Interesting article. I believe jewelry has too much of a place amongst Christians and distracts from the true beauty. However some is fine biblically speaking. Can you explain how you view Ezekiel 16:9-14? It seems like God is condoning earrings. I lean towards no piercing but am always kept in check by this passage. Thoughts?

Will

Kent Brandenburg said...

Hi Will,

Verses such as those you referenced are an argument for earrings on women. I'm not arguing against that. I'm arguing against the kind piercing I described in the article, which parallels the pagan, the profane, the worldly that scripture warns against. I believe the piercing culture is that. Wearing simple earrings as I've said, I'm not arguing against those. I actually allow for that. It's the multiple piercings and then piercing all over the body. This is ungodly. I think it can be judged when it crosses a moral standard of God. The debate makes it seem to some that now anything goes if the one thing, simple singular earring in each lobe. That isn't an argument.

Thanks.

Anonymous said...

Ok thanks! Do you know if historically earrings were ever worn without a piercing? An argument I have heard is that when you pierce your body you are putting a hole that God didn’t put there. So they use that to say no earrings period.

Will

Kent Brandenburg said...

Hi Will,

Someone mentioned the biblical practice of the bondslave, who put the awl through the ear to create a hole. I think the earrings were hung in the OT and conservative Jews believe the same on that. It's the pagan piercing, multiple, men, etc. that are unscriptural, worldly, like described in post.

Thanks.

Kent Brandenburg said...

Thomas Ross wrote a comment for this post on my following post on modesty, and in that comment I wrote this:

Okay, so my post on piercings did want people to consider the piercing movement, that is pagan, and that men wearing earrings, a new development in culture, and then multiple piercings all over is ungodly. However, that understandable went to whether any piercing is wrong, a single spot on the earlobe to attach an earring on a woman. I'm fine with Thomas's position with his wife. It's definitely safe and will not dishonor God.

As is so often the case with leaders of churches, we've got to come down with a practice for the church, where the line will be drawn.
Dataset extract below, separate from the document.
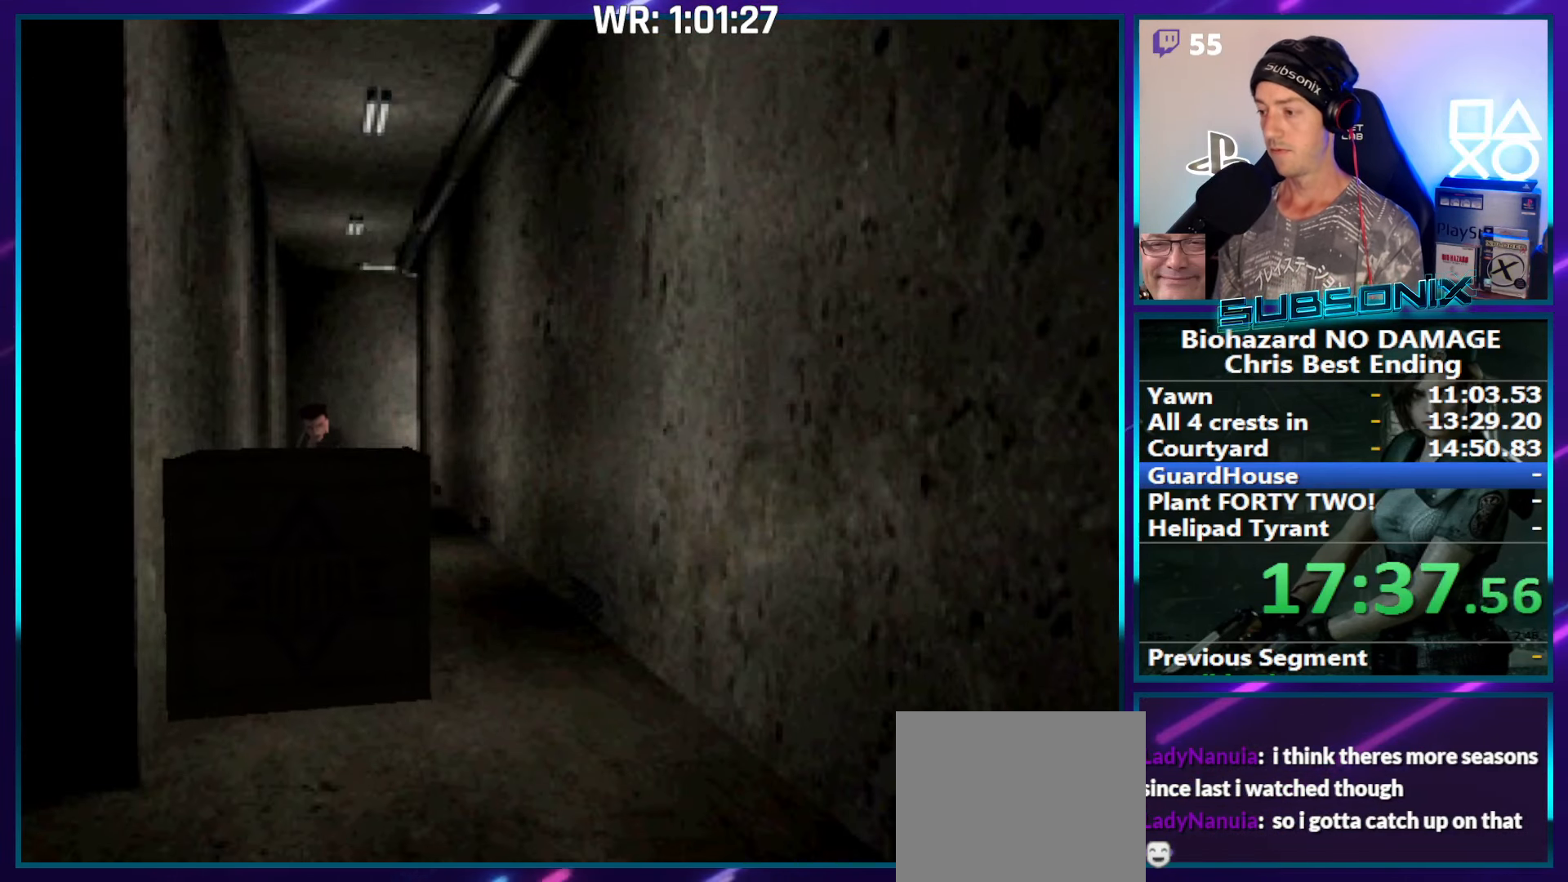
Gameplay with a controller (PlayStation layout); each line is a JSON object with the inputs held at the frame after it. "events" lists button and stick changes between this image and that frame as [ms after this image, input, new state], when the widget could be followed in between. Not read: L3 R3 left_stick.
{"buttons": ["DPAD_UP"], "right_stick": "center", "events": []}
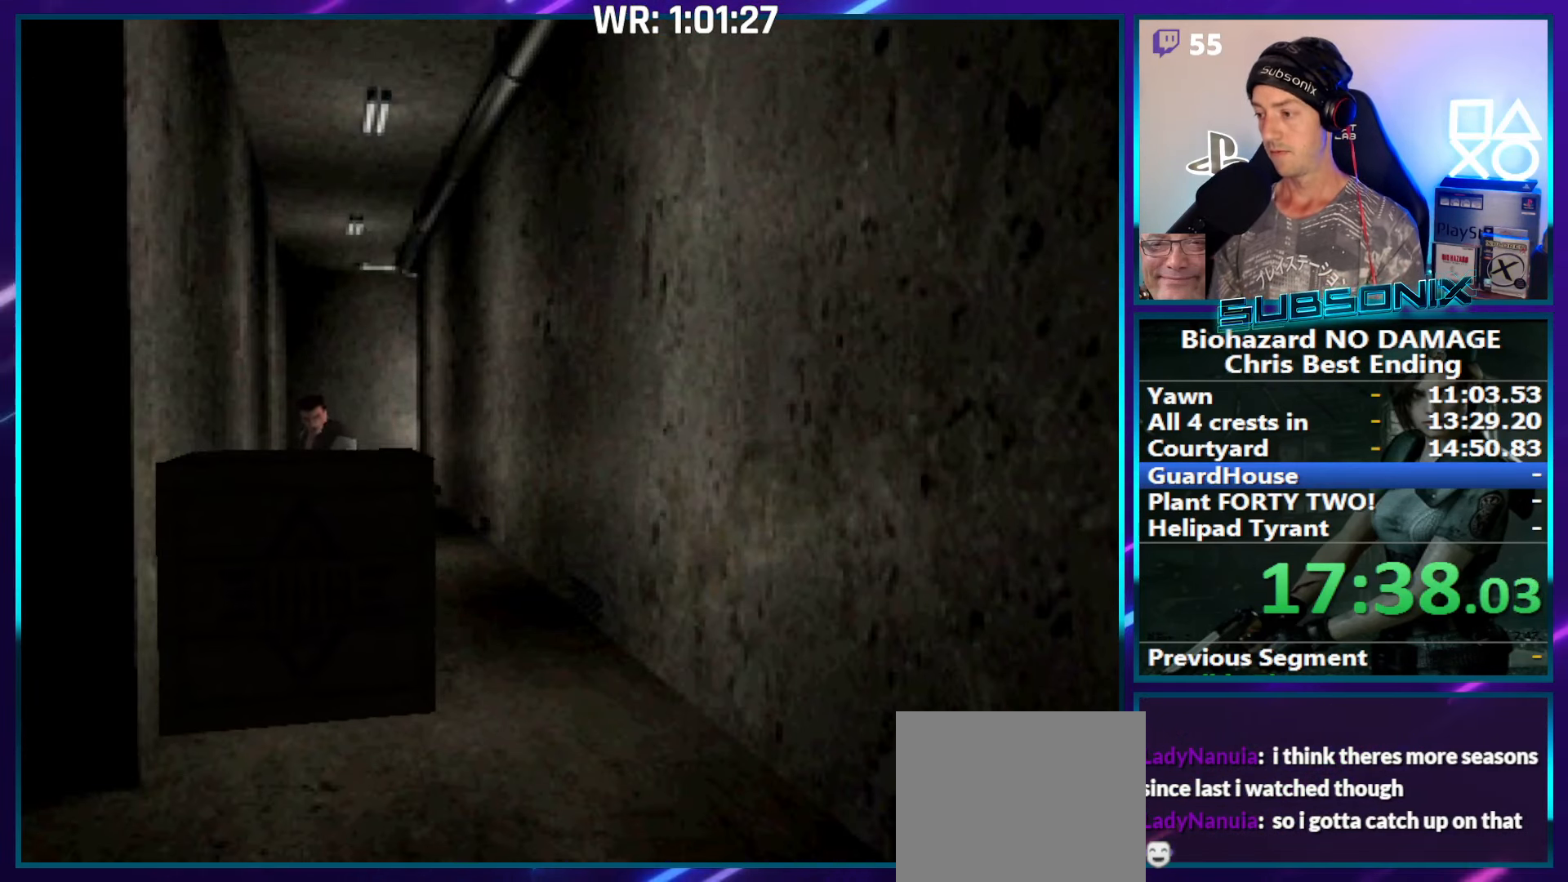
{"buttons": ["DPAD_UP"], "right_stick": "center", "events": []}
I've said that the Leviticus 19:28 is dealing with pagan practice, prohibiting this ungodly practice, and contrasting that with the modest decoration, especially in light of Ezekiel and the single hole put in the ear for the bondslave. 1 Tim 2 and 1 Pet 3, regulating female appearance, seem to be dealing with a worldly pagan direction in culture and tend to modesty, not complete elimination of these accessories. That's where we draw the line and why. I don't want this to take away from our opposition to this movement of piercing that is pagan and ungodly and not modest.

You can go over to that next post to read this.

KJB1611 said...

BTW, just to add to my comment from the other post where I accidentally put it, I can see the argument from piercing the ear of the bond slave. I would certainly not, say, advocate church discipline for someone who did not take the position of my wife’s father and our family practice.